If United makes good on its recent comments,
signaling it won't sign a new contract with Expedia Group when the current one
expires Oct. 1, Expedia CEO Mark Okerstrom would find it "bewildering."
Okerstrom addressed the situation on the company's Q1
earnings call Thursday when an analyst asked about it.
Okerstrom said Expedia has entered into a number of strategic
partnerships with airlines that are bringing value to both parties. For
instance, Expedia is working with American Airlines to reduce customer service
costs on the airline's end, as well as thinking about how Expedia could be more
creative to upsell customers into higher fare classes.
"I just think there's tons of opportunity for us to
create value with United," he said.
If United does leave Expedia Group sites, Okerstrom expects that
Expedia wouldn't see too great of an impact. "No one of our carriers represents more than 1% of our
revenue," he said.
Expedia customers are largely carrier-agnostic, the CEO
said.
"When I look at the value that can be created by
expanding the pie as opposed to focusing on dividing it, for both strategic and
economic reasons I would find it completely bewildering if United decided to
not engage in that discussion," Okerstrom said. "But at the end of
the day they've got to make their choice, and we will just move on."

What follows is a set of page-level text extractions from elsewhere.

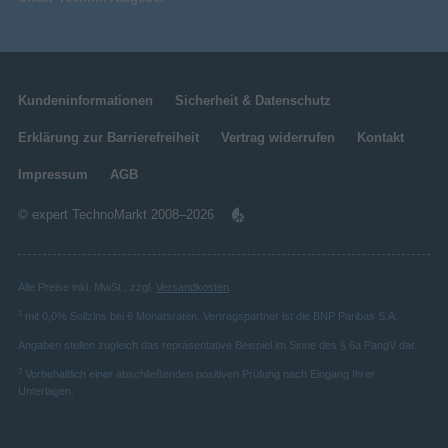
Kundeninformationen
Sicherheit & Datenschutz
Erklärung zur Barrierefreiheit
Vertrag widerrufen
Kontakt
Impressum
AGB
© expert TechnoMarkt 2008–2026
Alle Preise inkl. MwSt., zzgl.
Versandkosten
.
1
mit 0,0% Sollzins bei 6 Monatsraten. Vertragspartner ist die BNP Paribas S.A.
Angaben stellen zugleich das repräsentative Beispiel im Sinne des § 6a PangV dar.
2
Vorbehaltlich einer abschließenden positiven Prüfung nach Eingang Ihrer
Unterlagen.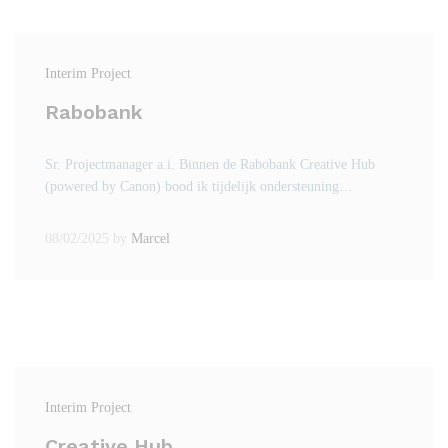
Interim Project
Rabobank
Sr. Projectmanager a.i. Binnen de Rabobank Creative Hub
(powered by Canon) bood ik tijdelijk ondersteuning…
08/02/2025
by
Marcel
Interim Project
Creative Hub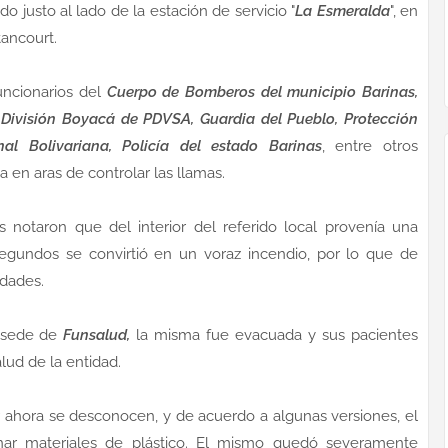
 justo al lado de la estación de servicio "
La Esmeralda
", en
tancourt.
uncionarios del
Cuerpo de Bomberos del municipio Barinas,
a División Boyacá de PDVSA, Guardia del Pueblo, Protección
nal Bolivariana, Policía del estado Barinas
, entre otros
 en aras de controlar las llamas.
s notaron que del interior del referido local provenía una
gundos se convirtió en un voraz incendio, por lo que de
idades.
a sede de
Funsalud,
la misma fue evacuada y sus pacientes
alud de la entidad.
r ahora se desconocen, y de acuerdo a algunas versiones, el
nar materiales de plástico. El mismo quedó severamente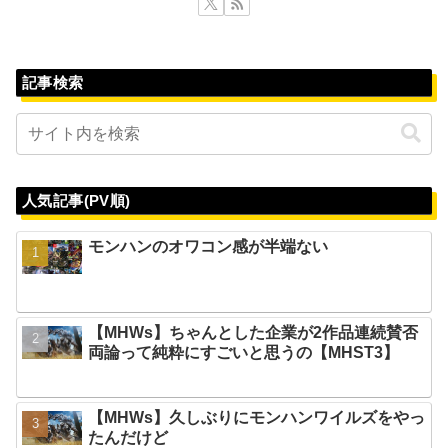
記事検索
人気記事(PV順)
モンハンのオワコン感が半端ない
【MHWs】ちゃんとした企業が2作品連続賛否
両論って純粋にすごいと思うの【MHST3】
【MHWs】久しぶりにモンハンワイルズをやっ
たんだけど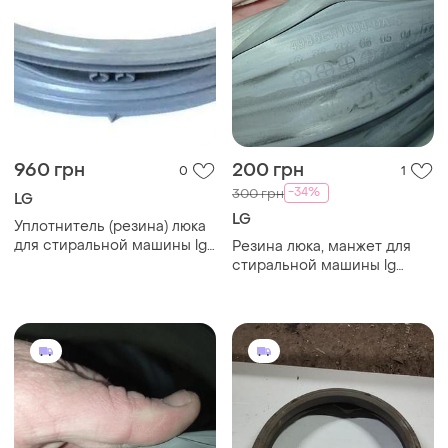
960 грн
200 грн
0
1
-34%
300 грн
LG
LG
Уплотнитель (резина) люка
для стиральной машины lg
Резина люка, манжет для
mds61952202
стиральной машины lg
4986er1004a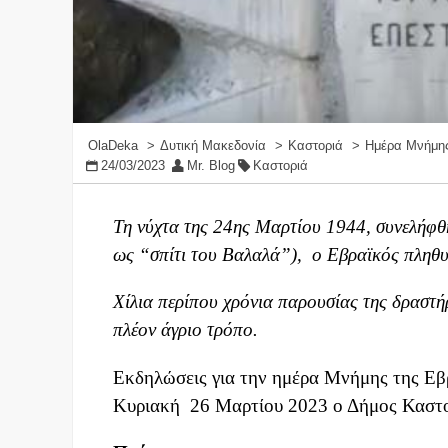
OlaDeka
Δυτική Μακεδονία
Καστοριά
Ημέρα Μνήμης
24/03/2023
Mr. Blog
Καστοριά
Τη νύχτα της 24ης Μαρτίου 1944, συνελήφθ
ως “σπίτι του Βαλαλά”), ο Εβραϊκός πληθ
Χίλια περίπου χρόνια παρουσίας της δραστή
πλέον άγριο τρόπο.
Εκδηλώσεις για την ημέρα Μνήμης της Εβ
Κυριακή 26 Μαρτίου 2023 ο Δήμος Καστο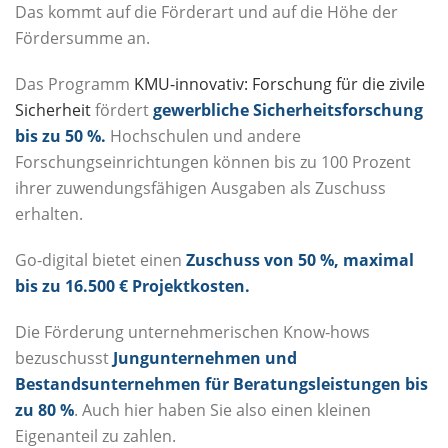
Das kommt auf die Förderart und auf die Höhe der
Fördersumme an.
Das Programm
KMU-innovativ: Forschung für die zivile
Sicherheit
fördert
gewerbliche Sicherheitsforschung
bis zu 50 %.
Hochschulen und andere
Forschungseinrichtungen können bis zu 100 Prozent
ihrer zuwendungsfähigen Ausgaben als Zuschuss
erhalten.
Go-digital bietet einen
Zuschuss von 50 %, maximal
bis zu 16.500 € Projektkosten.
Die Förderung unternehmerischen Know-hows
bezuschusst
Jungunternehmen und
Bestandsunternehmen für Beratungsleistungen bis
zu 80 %
. Auch hier haben Sie also einen kleinen
Eigenanteil zu zahlen.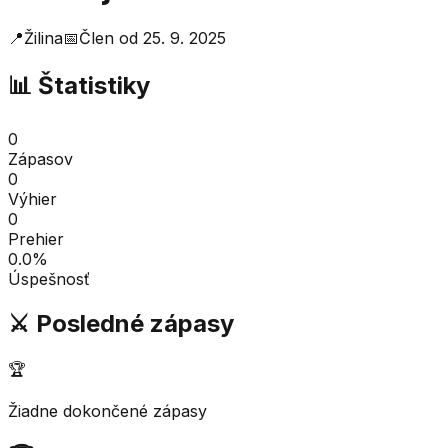
📍
Žilina
📅
Člen od
25. 9. 2025
📊 Štatistiky
0
Zápasov
0
Výhier
0
Prehier
0.0
%
Úspešnosť
⚔️ Posledné zápasy
🏆
Žiadne dokončené zápasy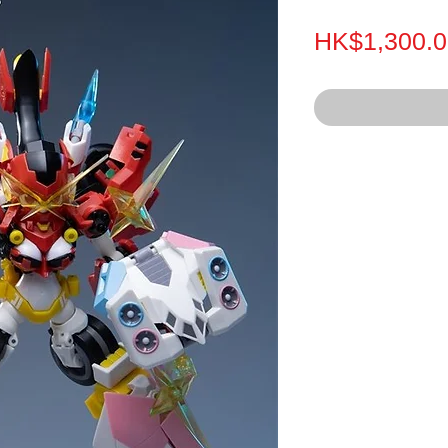
HK$1,300.0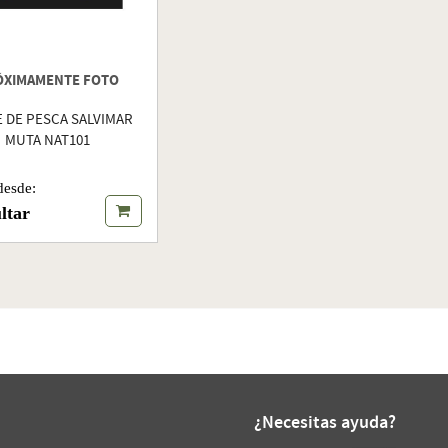
ÓXIMAMENTE FOTO
 DE PESCA SALVIMAR
MUTA NAT101
desde:
ltar
¿Necesitas ayuda?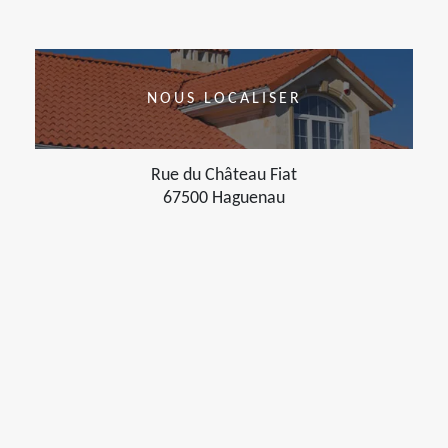
NOUS LOCALISER
Rue du Château Fiat
67500 Haguenau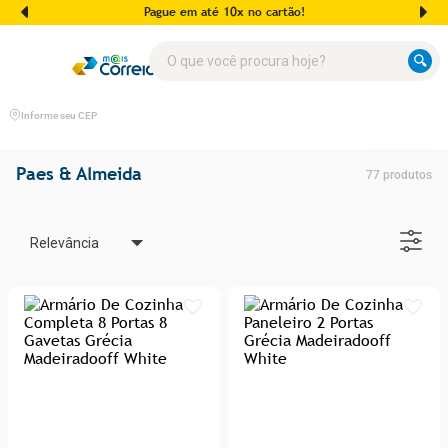
Pague em até 10x no cartão!
O que você procura hoje?
Informe seu CEP
Paes & Almeida
77
produtos
Relevância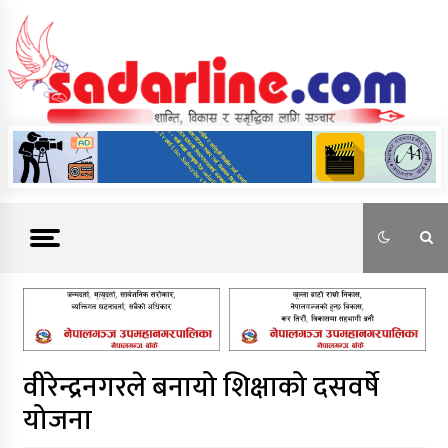
Skip
to
content
News For Nepal
वीरेन्द्रनगरले बनायो शिक्षाको दसवर्षे
योजना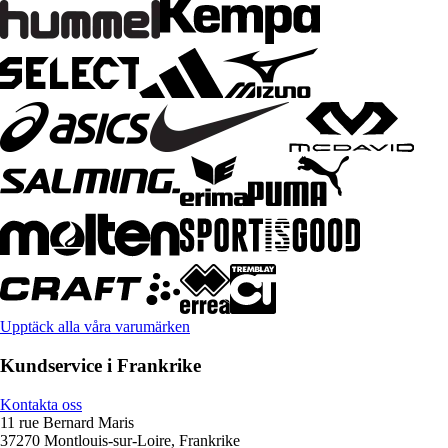
Upptäck alla våra varumärken
Kundservice i Frankrike
Kontakta oss
11 rue Bernard Maris
37270 Montlouis-sur-Loire, Frankrike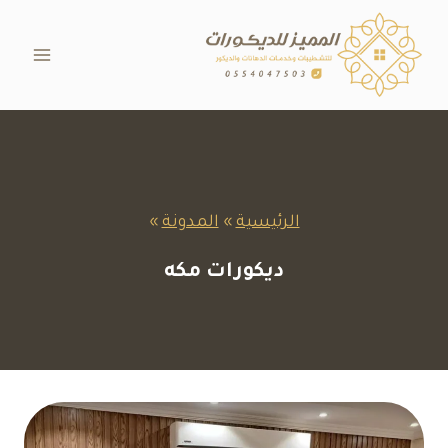
لتجاوز
لى
لمحتوى
الرئيسية
»
المدونة
»
ديكورات مكه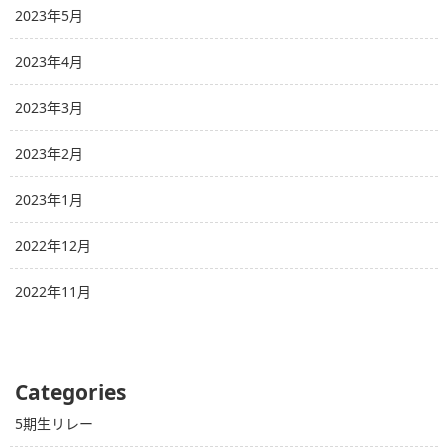
2023年5月
2023年4月
2023年3月
2023年2月
2023年1月
2022年12月
2022年11月
Categories
5期生リレー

He conjectured that United's competitors would be pleased if
the carrier removes itself from Expedia, "but I think it would be
value-destructive to both of us, and that's not a place where we particularly
want to end up. And I suspect that they really, in their heart of hearts,
don't want to end up there either."
In the first quarter, Expedia reported year-over-year
revenue was up 4% to $2.61 billion. Its net loss was $103 million.